Exercise aim: Using the data below, determine the number of lines that include the string "KiCad". Write only that number.
▼
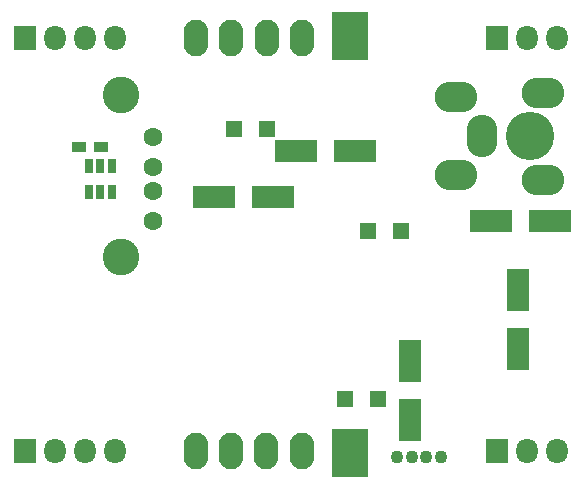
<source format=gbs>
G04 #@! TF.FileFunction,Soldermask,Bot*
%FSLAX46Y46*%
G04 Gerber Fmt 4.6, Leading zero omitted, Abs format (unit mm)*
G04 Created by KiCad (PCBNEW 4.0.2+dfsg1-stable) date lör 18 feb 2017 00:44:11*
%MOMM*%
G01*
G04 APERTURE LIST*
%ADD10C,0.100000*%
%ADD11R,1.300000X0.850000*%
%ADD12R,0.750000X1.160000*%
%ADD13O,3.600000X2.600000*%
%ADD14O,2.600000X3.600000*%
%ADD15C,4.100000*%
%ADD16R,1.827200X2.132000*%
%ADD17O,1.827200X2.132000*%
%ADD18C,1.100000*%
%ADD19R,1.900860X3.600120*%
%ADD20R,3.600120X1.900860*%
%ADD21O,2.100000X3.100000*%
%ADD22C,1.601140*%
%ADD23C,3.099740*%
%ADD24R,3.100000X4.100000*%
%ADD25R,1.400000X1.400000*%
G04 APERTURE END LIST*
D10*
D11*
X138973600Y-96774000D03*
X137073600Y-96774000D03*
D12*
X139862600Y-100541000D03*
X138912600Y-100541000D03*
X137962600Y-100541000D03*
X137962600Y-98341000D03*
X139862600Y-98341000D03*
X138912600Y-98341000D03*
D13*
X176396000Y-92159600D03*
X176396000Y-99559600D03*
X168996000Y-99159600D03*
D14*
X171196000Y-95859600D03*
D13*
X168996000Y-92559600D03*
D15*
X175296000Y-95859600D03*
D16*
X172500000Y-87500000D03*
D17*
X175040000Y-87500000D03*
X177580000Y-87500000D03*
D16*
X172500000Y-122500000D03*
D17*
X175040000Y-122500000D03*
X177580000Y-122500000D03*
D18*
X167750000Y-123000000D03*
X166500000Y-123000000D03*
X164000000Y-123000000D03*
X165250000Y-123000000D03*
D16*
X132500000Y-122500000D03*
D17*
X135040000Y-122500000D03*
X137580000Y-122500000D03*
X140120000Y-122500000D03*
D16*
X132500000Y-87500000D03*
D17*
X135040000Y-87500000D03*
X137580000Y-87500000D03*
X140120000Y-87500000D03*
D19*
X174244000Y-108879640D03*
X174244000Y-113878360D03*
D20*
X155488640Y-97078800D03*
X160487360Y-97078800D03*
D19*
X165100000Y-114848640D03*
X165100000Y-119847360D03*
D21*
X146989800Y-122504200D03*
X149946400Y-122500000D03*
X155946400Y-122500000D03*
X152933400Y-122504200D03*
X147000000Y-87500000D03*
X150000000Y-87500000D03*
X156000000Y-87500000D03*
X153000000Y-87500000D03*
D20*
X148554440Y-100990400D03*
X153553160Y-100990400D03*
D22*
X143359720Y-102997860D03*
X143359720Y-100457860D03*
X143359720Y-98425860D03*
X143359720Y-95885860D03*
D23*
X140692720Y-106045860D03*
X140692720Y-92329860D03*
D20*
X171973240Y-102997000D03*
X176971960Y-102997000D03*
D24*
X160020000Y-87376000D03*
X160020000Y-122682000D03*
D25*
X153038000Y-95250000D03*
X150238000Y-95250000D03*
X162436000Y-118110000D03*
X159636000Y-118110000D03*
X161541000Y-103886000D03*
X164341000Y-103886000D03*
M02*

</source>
▲
▼
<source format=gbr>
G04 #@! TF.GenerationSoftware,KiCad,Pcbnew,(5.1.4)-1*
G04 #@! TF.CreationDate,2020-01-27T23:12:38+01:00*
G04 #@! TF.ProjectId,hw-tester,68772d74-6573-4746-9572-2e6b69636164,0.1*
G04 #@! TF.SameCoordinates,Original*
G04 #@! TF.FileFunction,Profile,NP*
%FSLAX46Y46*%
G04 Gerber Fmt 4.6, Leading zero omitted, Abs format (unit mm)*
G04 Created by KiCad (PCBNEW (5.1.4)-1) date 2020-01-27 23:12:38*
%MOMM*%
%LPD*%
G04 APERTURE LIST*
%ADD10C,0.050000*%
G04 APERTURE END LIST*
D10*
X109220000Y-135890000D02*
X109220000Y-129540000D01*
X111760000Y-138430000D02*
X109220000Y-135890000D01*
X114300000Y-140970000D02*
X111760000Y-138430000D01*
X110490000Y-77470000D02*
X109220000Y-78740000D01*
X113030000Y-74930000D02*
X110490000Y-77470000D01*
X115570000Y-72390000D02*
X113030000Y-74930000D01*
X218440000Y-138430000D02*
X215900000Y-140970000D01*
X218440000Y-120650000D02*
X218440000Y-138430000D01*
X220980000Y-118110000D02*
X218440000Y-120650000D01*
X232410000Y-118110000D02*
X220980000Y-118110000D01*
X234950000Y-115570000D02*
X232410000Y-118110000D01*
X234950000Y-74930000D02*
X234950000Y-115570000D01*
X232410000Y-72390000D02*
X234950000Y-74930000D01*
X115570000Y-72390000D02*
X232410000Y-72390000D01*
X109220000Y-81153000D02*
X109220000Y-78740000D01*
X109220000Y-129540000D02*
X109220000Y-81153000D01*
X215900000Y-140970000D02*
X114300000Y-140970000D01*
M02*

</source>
▲
Task response: 3